» **To-do item**:
Give back the text lines of all the entries below word for word, in their original order, with the pictures left out.

» **Page images with their extracted text**:

╔══

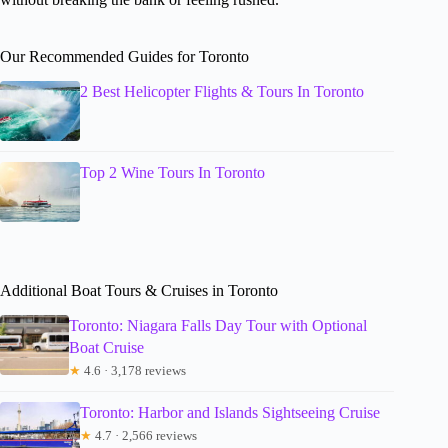
Our Recommended Guides for Toronto
2 Best Helicopter Flights & Tours In Toronto
Top 2 Wine Tours In Toronto
Additional Boat Tours & Cruises in Toronto
Toronto: Niagara Falls Day Tour with Optional
Boat Cruise
★
4.6 · 3,178 reviews
Toronto: Harbor and Islands Sightseeing Cruise
★
4.7 · 2,566 reviews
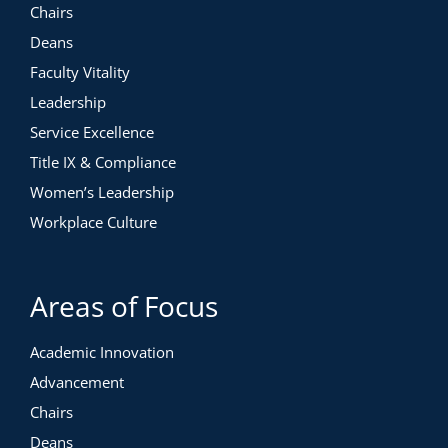
Chairs
Deans
Faculty Vitality
Leadership
Service Excellence
Title IX & Compliance
Course Highlights
Women’s Leadership
1h, 8m of video instruction
Workplace Culture
11 short videos
1 workbook
Valued at $495. Free for Members.
Areas of Focus
Academic Innovation
Advancement
Chairs
Deans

╚══

» **Response to this exercise**:
Our Recommended Guides for Toronto
2 Best Helicopter Flights & Tours In Toronto
Top 2 Wine Tours In Toronto
Additional Boat Tours & Cruises in Toronto
Toronto: Niagara Falls Day Tour with Optional
Boat Cruise
★
4.6 · 3,178 reviews
Toronto: Harbor and Islands Sightseeing Cruise
★
4.7 · 2,566 reviews
Chairs
Deans
Faculty Vitality
Leadership
Service Excellence
Title IX & Compliance
Course Highlights
Women’s Leadership
1h, 8m of video instruction
Workplace Culture
11 short videos
1 workbook
Valued at $495. Free for Members.
Areas of Focus
Academic Innovation
Advancement
Chairs
Deans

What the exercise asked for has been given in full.